The video shows police initially trying to handcuff the man as he struggled to escape, with his wife screaming “he’s dying” and apparently trying to intervene.
Later the man appears to be having a seizure as three officers continue to restrain him.
According to witnesses, his two young children were in the family’s car nearby.
The confrontation began when he was asked to move his car from a single yellow line where he had parked, reportedly displaying a Blue Badge because one of his children is dependent on oxygen.
The man refused to move the car or show his driving licence, and footage showed him struggling to avoid being handcuffed, with three officers eventually pinning him down.
One appeared to press his arm on or near the man’s neck, while another hit him in the side with handcuffs shouting “release your arm!”
Further footage shows the man apparently having a seizure as police move crowds away.
A witness who did not want to be named, said the officers had hit the man with handcuffs, punched his head and held him around his neck.
“They were arresting him like he was a terrorist or something. He just parked on a single yellow line, you give him a ticket, that’s it, end of story,” the witness told PA.

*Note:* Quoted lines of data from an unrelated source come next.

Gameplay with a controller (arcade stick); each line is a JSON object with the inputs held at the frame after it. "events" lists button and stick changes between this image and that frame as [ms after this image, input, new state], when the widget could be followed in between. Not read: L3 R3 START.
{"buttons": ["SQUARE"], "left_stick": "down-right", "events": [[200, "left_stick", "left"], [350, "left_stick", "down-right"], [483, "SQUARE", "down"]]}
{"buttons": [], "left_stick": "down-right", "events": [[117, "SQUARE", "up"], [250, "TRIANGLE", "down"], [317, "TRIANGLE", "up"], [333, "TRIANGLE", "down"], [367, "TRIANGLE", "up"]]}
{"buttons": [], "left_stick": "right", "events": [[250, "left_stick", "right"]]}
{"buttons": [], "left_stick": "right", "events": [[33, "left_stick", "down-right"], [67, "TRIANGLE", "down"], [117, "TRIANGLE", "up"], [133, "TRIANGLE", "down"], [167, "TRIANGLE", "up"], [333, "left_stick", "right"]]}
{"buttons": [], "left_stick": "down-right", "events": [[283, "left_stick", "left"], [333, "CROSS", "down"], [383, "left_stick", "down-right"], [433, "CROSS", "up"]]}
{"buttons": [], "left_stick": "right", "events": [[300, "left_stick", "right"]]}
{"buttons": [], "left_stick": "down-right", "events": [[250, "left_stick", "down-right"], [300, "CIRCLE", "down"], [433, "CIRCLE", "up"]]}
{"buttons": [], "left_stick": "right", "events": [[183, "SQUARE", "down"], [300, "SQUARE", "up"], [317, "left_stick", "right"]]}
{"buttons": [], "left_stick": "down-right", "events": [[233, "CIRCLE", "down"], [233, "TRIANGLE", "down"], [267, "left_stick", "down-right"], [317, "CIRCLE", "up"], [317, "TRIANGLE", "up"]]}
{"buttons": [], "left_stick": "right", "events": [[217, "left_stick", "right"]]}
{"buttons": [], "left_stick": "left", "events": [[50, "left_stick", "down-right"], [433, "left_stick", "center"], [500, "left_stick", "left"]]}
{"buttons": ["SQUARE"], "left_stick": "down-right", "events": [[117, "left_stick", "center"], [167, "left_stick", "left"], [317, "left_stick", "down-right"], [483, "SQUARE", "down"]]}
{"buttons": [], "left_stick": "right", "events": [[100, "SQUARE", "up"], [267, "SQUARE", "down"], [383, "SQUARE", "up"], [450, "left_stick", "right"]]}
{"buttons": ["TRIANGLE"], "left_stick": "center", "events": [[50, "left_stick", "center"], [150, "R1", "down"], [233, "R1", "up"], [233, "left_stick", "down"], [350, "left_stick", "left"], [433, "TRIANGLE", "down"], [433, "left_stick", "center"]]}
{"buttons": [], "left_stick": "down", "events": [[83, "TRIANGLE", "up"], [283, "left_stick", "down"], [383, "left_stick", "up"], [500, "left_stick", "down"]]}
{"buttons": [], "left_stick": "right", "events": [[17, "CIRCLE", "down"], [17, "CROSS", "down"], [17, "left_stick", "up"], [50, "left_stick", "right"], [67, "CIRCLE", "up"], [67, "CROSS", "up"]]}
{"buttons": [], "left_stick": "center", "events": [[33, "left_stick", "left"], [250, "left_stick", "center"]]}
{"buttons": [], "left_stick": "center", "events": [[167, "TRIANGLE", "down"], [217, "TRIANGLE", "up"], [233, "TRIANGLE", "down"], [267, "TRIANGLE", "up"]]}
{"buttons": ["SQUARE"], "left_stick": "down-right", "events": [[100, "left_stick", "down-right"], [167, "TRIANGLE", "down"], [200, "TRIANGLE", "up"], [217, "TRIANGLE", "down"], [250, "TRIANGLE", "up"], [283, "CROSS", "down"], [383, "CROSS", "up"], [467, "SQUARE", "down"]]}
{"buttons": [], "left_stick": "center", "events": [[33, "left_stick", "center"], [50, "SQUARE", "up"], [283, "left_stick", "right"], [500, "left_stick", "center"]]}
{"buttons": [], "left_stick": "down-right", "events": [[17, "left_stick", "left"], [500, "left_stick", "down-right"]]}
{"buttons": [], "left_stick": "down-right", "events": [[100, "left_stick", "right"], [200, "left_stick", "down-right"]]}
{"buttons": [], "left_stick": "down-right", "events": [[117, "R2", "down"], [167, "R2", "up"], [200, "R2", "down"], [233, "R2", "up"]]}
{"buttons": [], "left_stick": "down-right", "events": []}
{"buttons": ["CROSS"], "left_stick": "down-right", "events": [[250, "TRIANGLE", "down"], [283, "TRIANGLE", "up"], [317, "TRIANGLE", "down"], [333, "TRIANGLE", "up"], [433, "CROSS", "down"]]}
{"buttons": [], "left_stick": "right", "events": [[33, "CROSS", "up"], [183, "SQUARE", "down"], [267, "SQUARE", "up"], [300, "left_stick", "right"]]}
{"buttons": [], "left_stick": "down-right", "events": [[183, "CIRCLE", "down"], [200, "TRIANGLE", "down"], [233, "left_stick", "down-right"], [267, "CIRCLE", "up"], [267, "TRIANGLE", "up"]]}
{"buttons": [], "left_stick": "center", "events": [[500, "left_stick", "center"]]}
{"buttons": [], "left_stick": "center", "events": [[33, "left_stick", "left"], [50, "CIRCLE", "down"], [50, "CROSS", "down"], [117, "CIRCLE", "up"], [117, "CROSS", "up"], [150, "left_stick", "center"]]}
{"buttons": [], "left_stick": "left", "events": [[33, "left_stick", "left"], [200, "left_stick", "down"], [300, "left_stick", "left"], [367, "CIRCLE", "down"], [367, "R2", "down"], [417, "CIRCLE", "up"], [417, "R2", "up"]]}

“They say we have no money for police, why are they arresting people for these stupid things and wasting their time?”
The witness said the man and his family had parked in the same spot a few times before and seemed nice. He filmed what happened and passed the footage to the arrested man’s sister.
Another witness Shaikh Luthfur said: “It was disgusting. He is a family man and he wasn’t doing anything. He had a bunch of flowers in his hand.
“The police made themselves look bad. Who’s going to trust them?”
Metropolitan Police Commander Mark McEwan said: “The circumstances are that at about 5.30pm, officers attempted to speak with a 38-year-old man about his car.
“It was obstructing the highway in a way that caused a danger to other motorists having to swerve around it onto the wrong side of the road.
“Even those with a disabled badge cause an offence if they obstruct the highway.
“We have today reviewed Body Worn Video, recorded as standard practice by officers at the scene.
“The footage shows the man is asked multiple times to either produce his driving licence or move his vehicle and does not do so.”
He said the man was given five chances to move the car, before the officers went to arrest him and he resisted.
“During the incident he became unwell – officers immediately assisted and called an ambulance,” he said.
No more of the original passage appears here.